Вот такая немудреная импровизация. Очевидно, я выгляжу совсем плохо, думал Н, если этот молодой человек даже не пытается привести к общему знаменателю свою нынешнюю болтовню и то, как он говорил со мной в храме. Должно быть, едва переступив порог этой комнаты, он сразу понял, что я уже не игрок, и задержался только для того, чтоб поразвлечься, подергать за хвост и за усы старого беспомощного льва.
Монашек ушел только после дождя. Жаль, думал Н, лучше бы я посидел возле открытой двери, смотрел бы на белые струи, дышал бы их свежестью. А так смотрел на них сквозь стекло, как в кино. Все вроде настоящее, но ты же знаешь, что ничего этого нет, просто это еще одна попытка достучаться до твоей памяти…
Так зачем же он приходил?
Это было не интересно, однако вопрос воткнулся колючкой, иголочкой от кактуса. Нельзя сказать, что тревожил, но покоя лишил. Забудь, велел себе Н, его нет для тебя… Это пришлось повторить еще дважды, и только после этого монашек исчез. И тогда Н вспомнил о планшетах с чертежами храма. Надо бы сегодня же вернуть их на место…
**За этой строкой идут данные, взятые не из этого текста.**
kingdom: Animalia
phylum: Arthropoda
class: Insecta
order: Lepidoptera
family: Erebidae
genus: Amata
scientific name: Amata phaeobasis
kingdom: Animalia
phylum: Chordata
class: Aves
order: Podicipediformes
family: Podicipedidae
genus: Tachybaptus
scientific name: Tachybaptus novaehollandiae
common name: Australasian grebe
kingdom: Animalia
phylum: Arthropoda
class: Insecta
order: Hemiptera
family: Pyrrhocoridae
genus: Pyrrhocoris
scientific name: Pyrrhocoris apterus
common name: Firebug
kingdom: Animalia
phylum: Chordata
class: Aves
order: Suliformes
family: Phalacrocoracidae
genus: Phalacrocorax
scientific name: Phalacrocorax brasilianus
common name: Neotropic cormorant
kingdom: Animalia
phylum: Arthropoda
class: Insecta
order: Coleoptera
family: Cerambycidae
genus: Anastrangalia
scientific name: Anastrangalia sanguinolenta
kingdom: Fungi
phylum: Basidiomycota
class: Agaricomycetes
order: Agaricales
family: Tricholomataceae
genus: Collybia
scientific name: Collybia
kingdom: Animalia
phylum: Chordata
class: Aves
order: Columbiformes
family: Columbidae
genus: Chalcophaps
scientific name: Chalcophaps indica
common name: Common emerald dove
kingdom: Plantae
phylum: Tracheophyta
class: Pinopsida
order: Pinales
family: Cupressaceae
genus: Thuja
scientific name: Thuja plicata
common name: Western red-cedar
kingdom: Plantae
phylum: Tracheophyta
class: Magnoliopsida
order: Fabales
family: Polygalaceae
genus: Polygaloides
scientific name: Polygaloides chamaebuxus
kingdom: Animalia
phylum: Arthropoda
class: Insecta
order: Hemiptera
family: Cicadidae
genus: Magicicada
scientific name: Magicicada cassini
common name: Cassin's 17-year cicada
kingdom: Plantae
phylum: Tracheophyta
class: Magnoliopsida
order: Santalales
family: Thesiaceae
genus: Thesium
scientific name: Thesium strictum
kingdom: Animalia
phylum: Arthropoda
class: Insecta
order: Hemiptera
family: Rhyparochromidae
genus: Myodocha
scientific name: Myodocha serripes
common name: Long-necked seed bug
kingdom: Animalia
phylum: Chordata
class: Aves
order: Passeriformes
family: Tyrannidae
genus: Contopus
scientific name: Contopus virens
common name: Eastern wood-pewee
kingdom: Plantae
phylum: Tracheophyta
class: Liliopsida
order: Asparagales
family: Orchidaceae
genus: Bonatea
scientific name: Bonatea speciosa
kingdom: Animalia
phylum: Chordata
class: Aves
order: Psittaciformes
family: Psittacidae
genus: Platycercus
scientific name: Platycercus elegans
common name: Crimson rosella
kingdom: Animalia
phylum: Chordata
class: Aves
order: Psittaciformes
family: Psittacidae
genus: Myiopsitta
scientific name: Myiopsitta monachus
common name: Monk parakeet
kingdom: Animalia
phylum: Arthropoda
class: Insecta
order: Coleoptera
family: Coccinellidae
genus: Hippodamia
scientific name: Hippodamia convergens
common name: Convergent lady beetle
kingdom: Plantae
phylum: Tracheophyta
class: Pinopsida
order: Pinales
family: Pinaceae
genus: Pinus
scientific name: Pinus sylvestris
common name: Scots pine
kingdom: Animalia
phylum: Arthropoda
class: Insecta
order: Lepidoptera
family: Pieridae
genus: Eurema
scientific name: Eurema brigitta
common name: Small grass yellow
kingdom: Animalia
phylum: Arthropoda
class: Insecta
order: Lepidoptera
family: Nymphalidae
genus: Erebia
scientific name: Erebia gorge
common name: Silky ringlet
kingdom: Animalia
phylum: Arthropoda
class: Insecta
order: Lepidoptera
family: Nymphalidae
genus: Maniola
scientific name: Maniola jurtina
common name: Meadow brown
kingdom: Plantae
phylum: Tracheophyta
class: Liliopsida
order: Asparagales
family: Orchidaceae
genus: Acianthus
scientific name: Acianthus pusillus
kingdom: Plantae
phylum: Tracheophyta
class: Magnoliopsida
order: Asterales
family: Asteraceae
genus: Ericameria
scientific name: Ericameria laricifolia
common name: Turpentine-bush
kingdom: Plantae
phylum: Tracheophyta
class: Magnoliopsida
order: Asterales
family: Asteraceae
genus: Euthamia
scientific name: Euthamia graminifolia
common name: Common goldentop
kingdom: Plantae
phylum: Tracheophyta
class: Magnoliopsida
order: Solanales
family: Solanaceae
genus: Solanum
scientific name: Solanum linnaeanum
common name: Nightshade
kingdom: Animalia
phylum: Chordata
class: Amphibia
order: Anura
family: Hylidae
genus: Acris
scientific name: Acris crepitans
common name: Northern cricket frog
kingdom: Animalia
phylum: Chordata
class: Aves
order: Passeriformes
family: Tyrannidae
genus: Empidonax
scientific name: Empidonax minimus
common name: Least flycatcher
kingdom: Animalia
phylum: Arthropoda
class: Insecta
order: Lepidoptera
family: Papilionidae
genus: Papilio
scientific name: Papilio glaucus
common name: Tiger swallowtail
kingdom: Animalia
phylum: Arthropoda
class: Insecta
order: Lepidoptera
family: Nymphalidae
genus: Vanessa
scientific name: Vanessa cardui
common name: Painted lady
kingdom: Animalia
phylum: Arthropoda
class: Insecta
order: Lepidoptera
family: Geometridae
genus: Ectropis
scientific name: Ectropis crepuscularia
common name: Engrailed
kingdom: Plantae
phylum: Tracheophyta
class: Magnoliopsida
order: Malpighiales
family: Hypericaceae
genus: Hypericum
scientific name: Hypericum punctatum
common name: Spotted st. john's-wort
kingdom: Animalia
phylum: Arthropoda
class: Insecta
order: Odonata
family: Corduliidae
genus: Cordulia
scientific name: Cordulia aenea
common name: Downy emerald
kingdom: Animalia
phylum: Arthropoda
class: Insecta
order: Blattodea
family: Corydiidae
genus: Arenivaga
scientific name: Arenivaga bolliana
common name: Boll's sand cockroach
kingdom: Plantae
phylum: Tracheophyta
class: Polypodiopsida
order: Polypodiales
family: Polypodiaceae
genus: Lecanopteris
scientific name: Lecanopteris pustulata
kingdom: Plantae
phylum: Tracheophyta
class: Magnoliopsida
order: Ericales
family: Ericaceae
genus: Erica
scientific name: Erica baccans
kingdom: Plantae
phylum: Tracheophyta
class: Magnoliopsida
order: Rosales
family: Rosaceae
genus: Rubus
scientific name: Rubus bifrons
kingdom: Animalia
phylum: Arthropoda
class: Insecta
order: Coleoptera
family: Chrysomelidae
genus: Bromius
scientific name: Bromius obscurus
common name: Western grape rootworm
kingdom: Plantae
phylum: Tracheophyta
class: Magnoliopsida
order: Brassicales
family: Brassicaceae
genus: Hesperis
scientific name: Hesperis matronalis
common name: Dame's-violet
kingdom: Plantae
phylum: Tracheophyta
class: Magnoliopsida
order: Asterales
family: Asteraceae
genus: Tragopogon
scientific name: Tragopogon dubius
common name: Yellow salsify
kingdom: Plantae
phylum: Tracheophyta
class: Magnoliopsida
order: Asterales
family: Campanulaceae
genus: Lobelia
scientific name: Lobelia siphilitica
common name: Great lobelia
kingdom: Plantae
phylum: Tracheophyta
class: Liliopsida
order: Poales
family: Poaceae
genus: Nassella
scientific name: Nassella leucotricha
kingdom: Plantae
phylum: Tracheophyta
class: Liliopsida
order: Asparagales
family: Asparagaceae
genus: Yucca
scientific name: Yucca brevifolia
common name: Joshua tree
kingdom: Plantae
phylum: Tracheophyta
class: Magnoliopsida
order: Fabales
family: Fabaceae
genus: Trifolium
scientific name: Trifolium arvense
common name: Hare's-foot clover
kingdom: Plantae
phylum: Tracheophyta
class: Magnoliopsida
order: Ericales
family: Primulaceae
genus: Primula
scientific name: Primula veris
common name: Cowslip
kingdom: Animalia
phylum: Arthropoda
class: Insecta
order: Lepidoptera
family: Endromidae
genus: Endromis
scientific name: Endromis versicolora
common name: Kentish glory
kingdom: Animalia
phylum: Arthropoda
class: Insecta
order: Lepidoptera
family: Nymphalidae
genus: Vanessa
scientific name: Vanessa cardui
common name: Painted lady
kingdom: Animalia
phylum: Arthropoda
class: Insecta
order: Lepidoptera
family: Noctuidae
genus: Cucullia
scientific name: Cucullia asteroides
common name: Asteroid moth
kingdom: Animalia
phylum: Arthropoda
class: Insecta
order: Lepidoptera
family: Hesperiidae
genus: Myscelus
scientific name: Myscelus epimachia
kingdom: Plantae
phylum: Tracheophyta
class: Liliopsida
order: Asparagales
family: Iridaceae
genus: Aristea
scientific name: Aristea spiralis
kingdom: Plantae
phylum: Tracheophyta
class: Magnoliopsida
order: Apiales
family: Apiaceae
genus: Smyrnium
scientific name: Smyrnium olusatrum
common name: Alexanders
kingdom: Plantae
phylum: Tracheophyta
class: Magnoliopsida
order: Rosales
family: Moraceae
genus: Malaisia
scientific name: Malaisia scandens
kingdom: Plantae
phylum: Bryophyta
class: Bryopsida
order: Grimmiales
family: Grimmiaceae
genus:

Они лежали на виду, на деревянной тумбе швейной машины. Тумба была сделана навечно — из хорошего дерева, обработанного мягко, чтоб и глазу, и руке было приятно. Тумбе было больше полувека — она не прятала морщины старости, — но она готова была прожить столько же, и еще столько. Когда-то вещи переживали людей. И даже их детей и внуков переживали…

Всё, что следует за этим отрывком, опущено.